**Your assignment:** From the records below, pull out every line that contains the word "series". Case counts.
[Data records Boundary: Start]
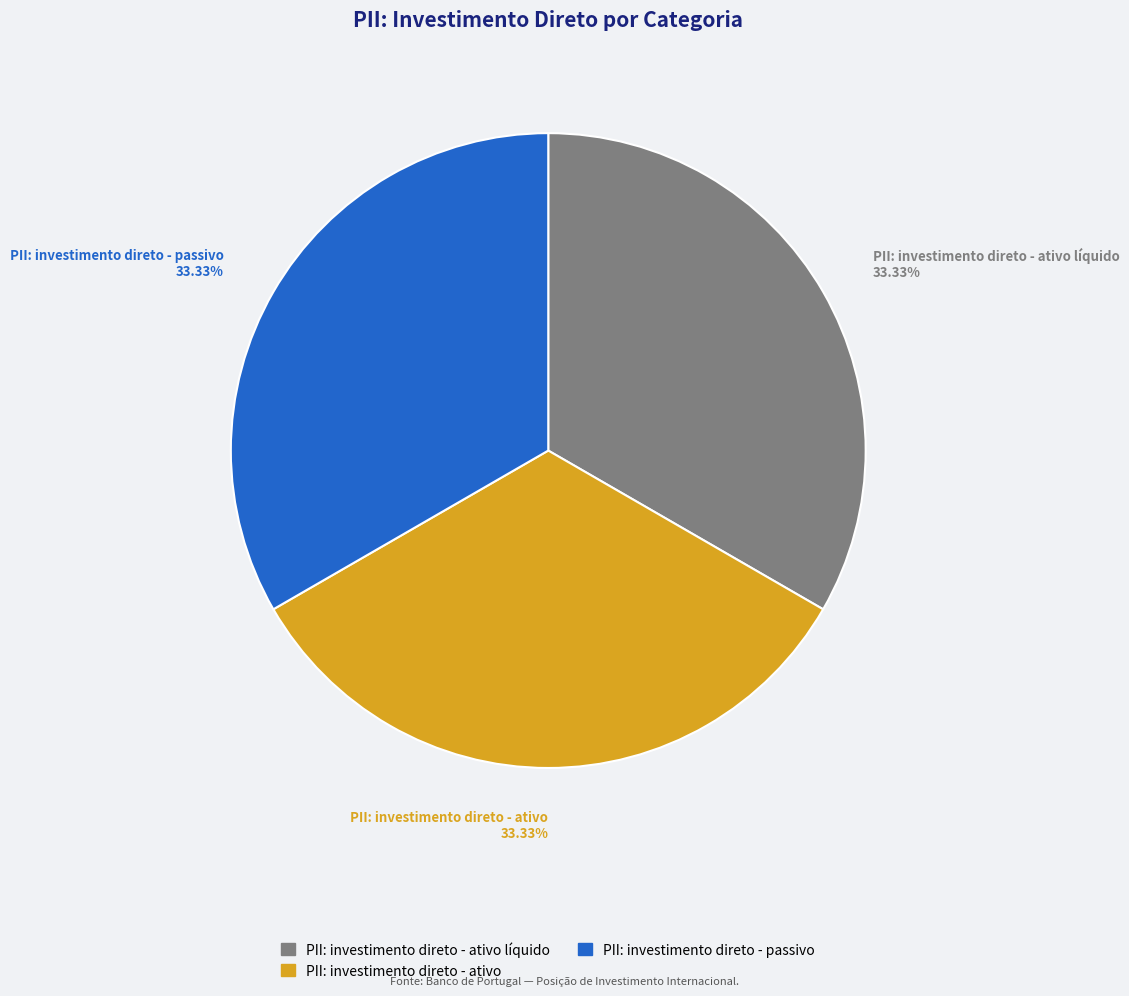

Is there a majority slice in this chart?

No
[Data records Boundary: End]
[Data records Boundary: Start]
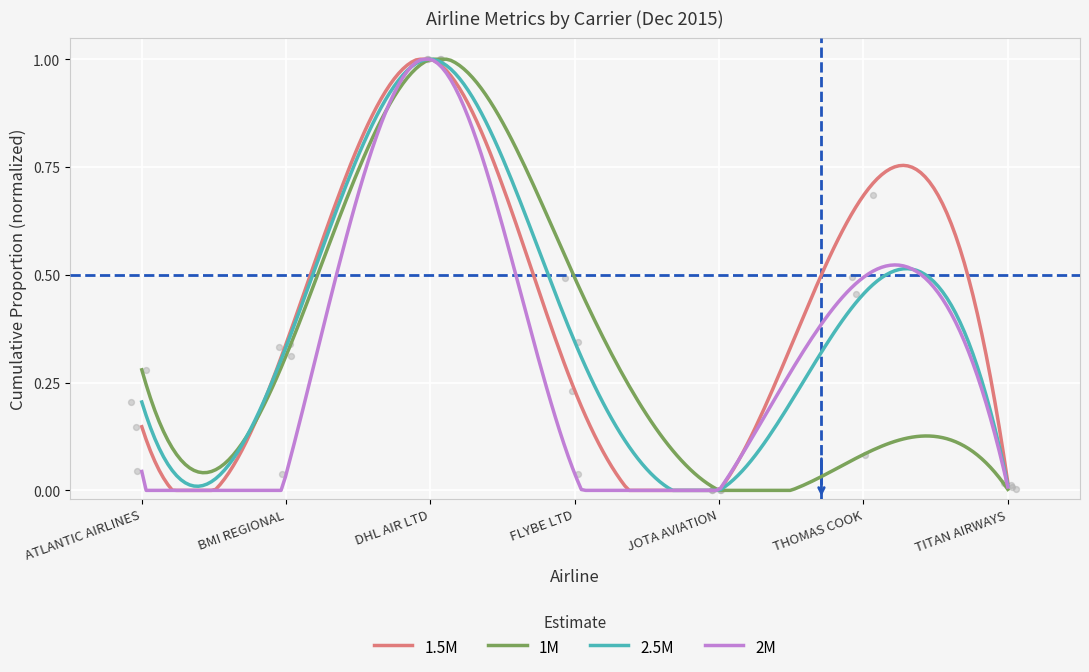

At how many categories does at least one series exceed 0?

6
[Data records Boundary: End]
[Data records Boundary: Start]
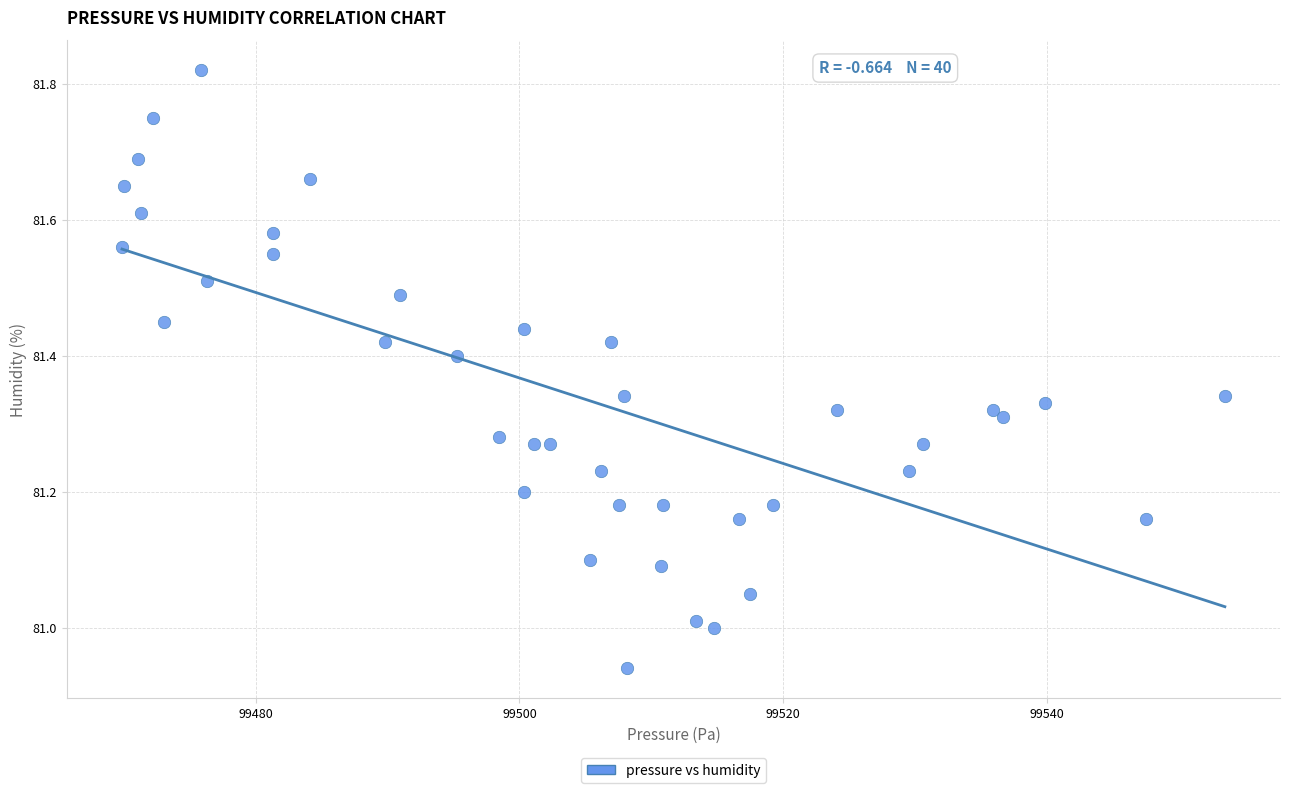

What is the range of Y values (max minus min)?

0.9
[Data records Boundary: End]
**Your solution:**
At how many categories does at least one series exceed 0?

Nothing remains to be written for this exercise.